シン・ゴジラと本作の相違点は、前者が基本的に政治主眼であったのに対し、こちらはタイトル通り自衛隊目線が主になっていることです。政府所属の人間たちをメインにしたことで、シン・ゴジラはどこか呑気というか、少し余裕があるように見えましたが、本作はあくまで現場に立つ人間たちの想いが露わになっており、より悲壮感が濃く漂います。つまりジョークや戯言を口にする余裕がほぼないのです。

また、シン・ゴジラはゴジラという大怪獣の存在感に説明の必要がないから、ということもあるでしょうが、その被害はビル何棟破壊したか、みたいな、わりとポップで受け入れやすい数値で表されますが、本作では何人喰われたか?という やたら生々しい数字で表現されます。
踏み潰されるのもイヤですけど、やはり喰われたくはないですよね。でも、これがこの怪獣自衛隊の特徴なんです。

万一の暴走を考えて制約が課せられている警察や自衛隊

本作では、怪獣という未知の恐怖に立ち向かう、オーバーテクノロジーなヒーローはいません。あくまで現実的に、警察と自衛隊が前面に立って対処することになります(米国なら大統領に指揮された軍隊が登場するでしょう)。
実弾1発打つだけで、めちゃくちゃ面倒な後始末を覚悟しなければならない警察や自衛隊の活動を少しでも簡便にして制限を外してあげるために、非常時専用の特措法やそれに伴う緊急事態宣言などが施行されますが、それでも様々な法的規制は存在し、正義感や使命感のみで動こうとすることは許されません。

警察や自衛隊は強力な火器を有しているがゆえに、万一の暴発暴走をさせないためにさまざまな行動上の制約を課せられています。その制約は、いくら非常時とはいえ簡単に外せない類のものです。本作では、そうした制約の範囲内でなんとか怪獣を制圧しようとする心ある人々の、精一杯の戦いを描いたものです。

誰もがブルース・ウェインなわけではない

これまでの怪獣映画やパニック映画は、ある意味匹夫の勇というか、ヒーローの個人的な正義感に基づく超法規的な判断で懲悪するストーリーが多かったわけですが、本作は現実に制定された価値観や政治的システムに基づく、法的に正しい方法によってのみ懲悪を目指すというスタイルです。

正直なところ、怪獣のような超自然的災害に対して、既存の手続きの正しい手順に従わないと動けないのはあまりにスローすぎる、独裁国家のように強いリーダーの鶴の一声で動ける方が迅速果断でいいのではないかと思う人も多いでしょう(ある意味、2020-21年の現在蔓延している新型コロナウイルスに対する思いにも似ていると思います)。

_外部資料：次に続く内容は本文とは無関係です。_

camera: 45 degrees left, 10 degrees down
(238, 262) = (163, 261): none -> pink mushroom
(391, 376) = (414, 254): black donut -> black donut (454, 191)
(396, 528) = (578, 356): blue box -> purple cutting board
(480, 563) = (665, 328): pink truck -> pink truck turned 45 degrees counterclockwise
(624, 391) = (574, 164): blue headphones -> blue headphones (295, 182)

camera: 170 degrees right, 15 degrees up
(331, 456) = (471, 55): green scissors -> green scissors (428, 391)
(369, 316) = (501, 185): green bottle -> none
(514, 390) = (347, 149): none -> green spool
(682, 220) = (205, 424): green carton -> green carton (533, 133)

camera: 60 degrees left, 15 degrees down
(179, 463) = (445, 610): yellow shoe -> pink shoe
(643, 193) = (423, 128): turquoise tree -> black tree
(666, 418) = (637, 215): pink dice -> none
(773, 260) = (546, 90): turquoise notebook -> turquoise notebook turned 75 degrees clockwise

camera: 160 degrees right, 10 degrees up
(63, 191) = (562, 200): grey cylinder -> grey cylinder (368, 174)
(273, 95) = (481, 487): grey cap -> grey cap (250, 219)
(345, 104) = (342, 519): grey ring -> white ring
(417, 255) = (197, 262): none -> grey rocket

しかし、実際にはきっかけはなんであれ、強大な戦力を持つ特定の集団に 自在に動ける行動の自由や権利を渡すのはやはり相当に危険です。誰もがブルース・ウェイン(=バットマン)のように献身的かつ金持ちなのに権力に興味がないわけではないのです。

本作は、怪獣という脅威に晒される人々の命をなんとか守ろうとする純粋な人々と、それでも現実的な制約を守らなければいけないという保守的な想いのぶつかり合いの間で思い悩む、そんな作品です。

タイトルや絵柄は正直B級チックですが、そのメッセージ性は非常に重く深いものだと思います。オススメです。